Società quotate e di contratto di credito ai consumatori: ultimi provvedimenti approvati dal Governo

Il Consiglio dei Ministri che si è riunito stamattina a Palazzo Chigi ha approvato, fra l’altro, due decreti legislativi che recepiscono le norme comunitarie in materia di esercizio di alcuni diritti degli azionisti di società quotate e di contratto di credito ai consumatori e modifiche al Testo Unico bancario.

Di seguito si riporta il testo del comunicato stampa del Governo descrittivo dei due provvedimenti sopraindicati.

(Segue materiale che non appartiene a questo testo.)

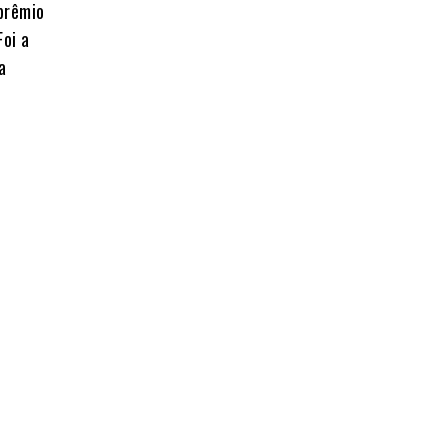
 prêmio
oi a
a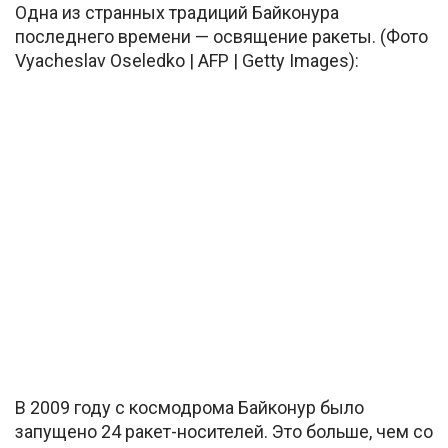
Одна из странных традиций Байконура
последнего времени — освящение ракеты. (Фото
Vyacheslav Oseledko | AFP | Getty Images):
В 2009 году с космодрома Байконур было
запущено 24 ракет-носителей. Это больше, чем со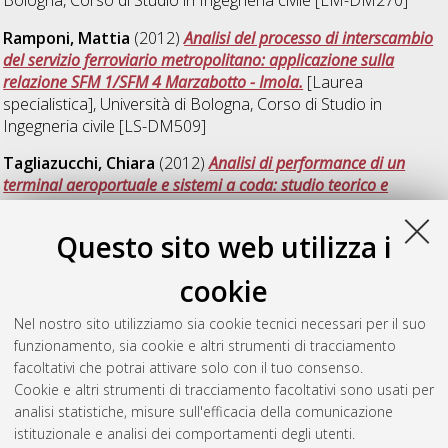
Ramponi, Mattia
(2012)
Analisi del processo di interscambio
del servizio ferroviario metropolitano: applicazione sulla
relazione SFM 1/SFM 4 Marzabotto - Imola.
[Laurea
specialistica], Università di Bologna, Corso di Studio in
Ingegneria civile [LS-DM509]
Tagliazucchi, Chiara
(2012)
Analisi di performance di un
terminal aeroportuale e sistemi a coda: studio teorico e
applicazione numerica per la mobilità land-side dell'aeroporto
`G.Marconi' di Bologna.
[Laurea specialistica], Università di
Questo sito web utilizza i
Bologna, Corso di Studio in
Ingegneria civile [LS-DM509]
,
Documento ad accesso riservato.
cookie
Valsecchi, Emanuele
(2012)
Analisi di modelli teorico-empirici
Nel nostro sito utilizziamo sia cookie tecnici necessari per il suo
di capacità per le intersezioni a rotatoria.
[Laurea
funzionamento, sia cookie e altri strumenti di tracciamento
specialistica], Università di Bologna, Corso di Studio in
facoltativi che potrai attivare solo con il tuo consenso.
Ingegneria civile [LS-DM509]
Cookie e altri strumenti di tracciamento facoltativi sono usati per
analisi statistiche, misure sull'efficacia della comunicazione
Questa lista e' stata generata il
Mon Aug 10 09:50:52 2026
istituzionale e analisi dei comportamenti degli utenti.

Esercizio di alcuni diritti degli azionisti di società quotate

Il primo decreto legislativo, dopo l’approvazione preliminare del Consiglio dei Ministri il 16 marzo 2012 e i pareri delle Commissioni parlamentari competenti, riguarda l’esercizio di alcuni diritti degli azionisti di società quotate. Il decreto interviene, in particolare, sui seguenti temi:

1. preinformativa assembleare, estesa anche alle società cooperative;

2. estensione alle assemblee speciali dei portatori di obbligazioni ammesse al sistema di gestione accentrata delle previsioni in materia di diritto d’intervento ed esercizio del voto;

3. individuazione della record date nei casi in cui le date delle adunanze delle assemblee successive alla prima convocazione non siano indicate nell’unico avviso di convocazione, ma con avvisi separati;

4. diritto di intervento in assemblea ed esercizio del diritto di voto;

5. pubblicazione dell’avviso di convocazione dell’assemblea di società quotate anche mediante estratto sui giornali quotidiani; possibilità di presentare direttamente in assemblea proposte di deliberazione su materie già iscritte all’ordine del giorno;

6. disciplina della relazione finanziaria annuale;

7. disciplina della maggiorazione del dividendo.

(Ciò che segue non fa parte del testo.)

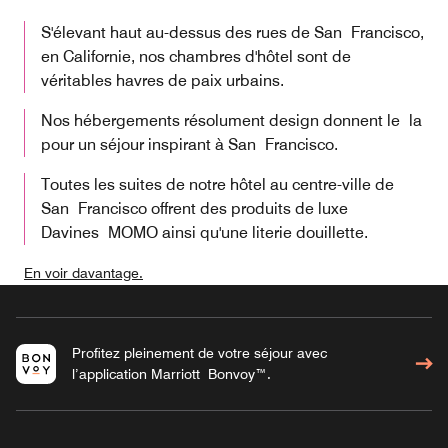
S'élevant haut au-dessus des rues de San Francisco,
en Californie, nos chambres d'hôtel sont de
véritables havres de paix urbains.
Nos hébergements résolument design donnent le la
pour un séjour inspirant à San Francisco.
Toutes les suites de notre hôtel au centre-ville de
San Francisco offrent des produits de luxe
Davines MOMO ainsi qu'une literie douillette.
En voir davantage.
Profitez pleinement de votre séjour avec
l’application Marriott Bonvoy™.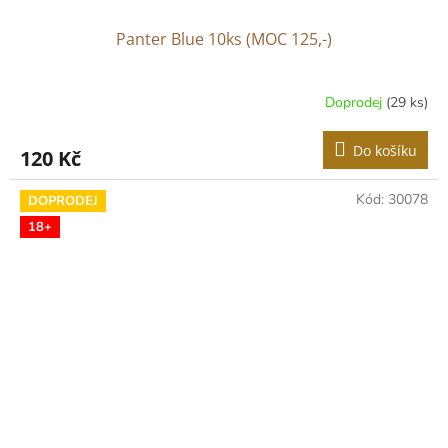
Panter Blue 10ks (MOC 125,-)
Doprodej
(29 ks)
Do košíku
120 Kč
Kód:
30078
DOPRODEJ
18+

Contratti di credito ai consumatori

Il secondo decreto legislativo (che verrà sottoposto all’esame delle commissioni parlamentari per l’espressione dei pareri) introduce alcune novità in materia di contratti di credito ai consumatori e modifica il Testo Unico Bancario (TUB) nella parte relativa alla disciplina dei soggetti operanti nel settore finanziario, degli agenti in attività finanziaria e dei mediatori creditizi.

Il decreto interviene, in particolare, sui seguenti temi:

1. le forme giuridiche consentite per l’iscrizione nell’albo ai sensi dell’articolo 106 del TUB e nell’elenco degli operatori del microcredito sono quelle di società per azioni, in accomandita per azioni, a responsabilità limitata e cooperativa per azioni a responsabilità limitata;

2. le associazioni e le società a responsabilità limitata semplificata vengono espressamente ricomprese - alla pari di persone fisiche, società di persone e cooperative - tra i beneficiari dei finanziamenti erogabili dagli operatori del microcredito;

3. soggetti che operano nel campo della beneficenza di erogare direttamente finanziamenti, senza necessità di essere iscritti nell’elenco degli operatori del microcredito purché in possesso dei requisiti di onorabilità, alle persone fisiche che si trovino in condizioni di particolare vulnerabilità economica o sociale;

4. apertura delle iscrizioni agli elenchi degli agenti in attività finanziaria e dei mediatori creditizi entro il prossimo 30 giugno;

5. istituzione di un registro a cui dovranno iscriversi tutti coloro i quali esercitano l’attività di cambiavalute. Il registro sarà istituito presso l’Organismo che gestisce l’elenco degli agenti in attività finanziaria e dei mediatori creditizi.